EXERCISE INPUT Start Marker

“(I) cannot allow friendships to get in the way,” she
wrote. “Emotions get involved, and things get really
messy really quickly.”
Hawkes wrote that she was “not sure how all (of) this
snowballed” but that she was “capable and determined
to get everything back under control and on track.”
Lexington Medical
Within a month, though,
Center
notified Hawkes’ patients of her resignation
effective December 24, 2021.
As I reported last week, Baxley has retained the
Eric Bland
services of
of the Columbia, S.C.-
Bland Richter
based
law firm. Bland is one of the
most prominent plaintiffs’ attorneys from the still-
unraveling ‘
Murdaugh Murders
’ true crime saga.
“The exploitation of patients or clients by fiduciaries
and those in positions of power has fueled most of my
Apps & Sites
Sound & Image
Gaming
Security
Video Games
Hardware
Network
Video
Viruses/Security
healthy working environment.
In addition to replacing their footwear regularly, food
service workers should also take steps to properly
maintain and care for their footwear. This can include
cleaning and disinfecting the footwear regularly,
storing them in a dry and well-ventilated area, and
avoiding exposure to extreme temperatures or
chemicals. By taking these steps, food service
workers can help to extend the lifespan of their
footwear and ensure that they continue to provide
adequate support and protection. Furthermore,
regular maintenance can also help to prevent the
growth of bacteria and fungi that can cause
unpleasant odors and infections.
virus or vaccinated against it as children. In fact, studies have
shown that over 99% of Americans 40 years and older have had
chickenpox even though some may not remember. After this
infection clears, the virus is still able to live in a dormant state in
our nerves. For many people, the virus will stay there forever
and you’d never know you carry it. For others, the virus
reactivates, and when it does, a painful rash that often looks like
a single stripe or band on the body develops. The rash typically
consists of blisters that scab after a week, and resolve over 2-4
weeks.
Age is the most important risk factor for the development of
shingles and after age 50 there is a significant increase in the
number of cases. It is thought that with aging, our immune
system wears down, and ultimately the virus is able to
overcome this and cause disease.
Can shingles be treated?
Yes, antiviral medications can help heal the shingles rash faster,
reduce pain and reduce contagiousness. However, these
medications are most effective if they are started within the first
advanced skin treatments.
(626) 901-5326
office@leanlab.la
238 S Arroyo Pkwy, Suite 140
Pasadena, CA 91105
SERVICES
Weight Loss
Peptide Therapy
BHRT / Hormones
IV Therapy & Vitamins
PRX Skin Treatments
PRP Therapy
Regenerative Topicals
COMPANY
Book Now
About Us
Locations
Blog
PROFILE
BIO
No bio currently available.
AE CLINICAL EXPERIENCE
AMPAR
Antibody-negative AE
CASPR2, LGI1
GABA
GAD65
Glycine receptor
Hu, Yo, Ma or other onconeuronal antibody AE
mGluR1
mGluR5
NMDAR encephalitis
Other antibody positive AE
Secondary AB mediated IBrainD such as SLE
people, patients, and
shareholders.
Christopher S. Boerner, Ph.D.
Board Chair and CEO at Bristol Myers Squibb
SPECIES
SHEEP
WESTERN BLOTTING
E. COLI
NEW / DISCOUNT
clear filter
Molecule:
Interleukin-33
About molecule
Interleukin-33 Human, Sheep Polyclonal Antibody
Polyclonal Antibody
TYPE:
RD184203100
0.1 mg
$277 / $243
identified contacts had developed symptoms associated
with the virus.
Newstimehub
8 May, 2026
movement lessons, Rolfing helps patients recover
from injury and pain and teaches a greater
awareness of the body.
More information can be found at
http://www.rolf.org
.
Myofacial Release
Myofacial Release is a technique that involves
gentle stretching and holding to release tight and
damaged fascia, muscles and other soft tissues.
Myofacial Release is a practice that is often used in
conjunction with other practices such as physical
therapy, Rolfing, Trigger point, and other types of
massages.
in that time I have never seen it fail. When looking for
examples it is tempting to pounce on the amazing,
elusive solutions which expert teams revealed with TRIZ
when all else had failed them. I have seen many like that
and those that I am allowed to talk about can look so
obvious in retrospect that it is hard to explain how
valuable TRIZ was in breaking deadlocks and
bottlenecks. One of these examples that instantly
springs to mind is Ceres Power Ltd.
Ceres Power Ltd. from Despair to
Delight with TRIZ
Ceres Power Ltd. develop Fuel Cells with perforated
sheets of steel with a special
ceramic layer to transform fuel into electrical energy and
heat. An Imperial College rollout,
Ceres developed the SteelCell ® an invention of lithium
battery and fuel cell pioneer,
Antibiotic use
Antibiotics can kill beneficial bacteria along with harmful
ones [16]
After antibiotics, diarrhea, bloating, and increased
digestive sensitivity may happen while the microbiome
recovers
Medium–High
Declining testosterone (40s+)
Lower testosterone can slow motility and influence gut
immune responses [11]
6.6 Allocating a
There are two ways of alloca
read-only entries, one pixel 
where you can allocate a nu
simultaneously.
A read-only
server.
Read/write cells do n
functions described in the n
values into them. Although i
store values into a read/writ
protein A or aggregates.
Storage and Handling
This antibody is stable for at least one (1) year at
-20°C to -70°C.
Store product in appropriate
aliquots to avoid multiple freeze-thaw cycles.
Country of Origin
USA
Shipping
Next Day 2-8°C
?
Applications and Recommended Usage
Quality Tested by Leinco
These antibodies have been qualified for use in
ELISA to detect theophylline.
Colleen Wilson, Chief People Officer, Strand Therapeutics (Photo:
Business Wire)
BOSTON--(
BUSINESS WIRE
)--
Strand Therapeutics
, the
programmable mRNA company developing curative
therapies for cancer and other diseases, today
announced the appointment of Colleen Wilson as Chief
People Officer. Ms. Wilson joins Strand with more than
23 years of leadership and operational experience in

EXERCISE INPUT End Marker

**TASK TO CARRY OUT**.
Reproduce exactly, and only, the lines from the start of the entries through the one that contains "avoiding exposure to extreme temperatures or".

**RESPONSE BELOW**.
“(I) cannot allow friendships to get in the way,” she
wrote. “Emotions get involved, and things get really
messy really quickly.”
Hawkes wrote that she was “not sure how all (of) this
snowballed” but that she was “capable and determined
to get everything back under control and on track.”
Lexington Medical
Within a month, though,
Center
notified Hawkes’ patients of her resignation
effective December 24, 2021.
As I reported last week, Baxley has retained the
Eric Bland
services of
of the Columbia, S.C.-
Bland Richter
based
law firm. Bland is one of the
most prominent plaintiffs’ attorneys from the still-
unraveling ‘
Murdaugh Murders
’ true crime saga.
“The exploitation of patients or clients by fiduciaries
and those in positions of power has fueled most of my
Apps & Sites
Sound & Image
Gaming
Security
Video Games
Hardware
Network
Video
Viruses/Security
healthy working environment.
In addition to replacing their footwear regularly, food
service workers should also take steps to properly
maintain and care for their footwear. This can include
cleaning and disinfecting the footwear regularly,
storing them in a dry and well-ventilated area, and
avoiding exposure to extreme temperatures or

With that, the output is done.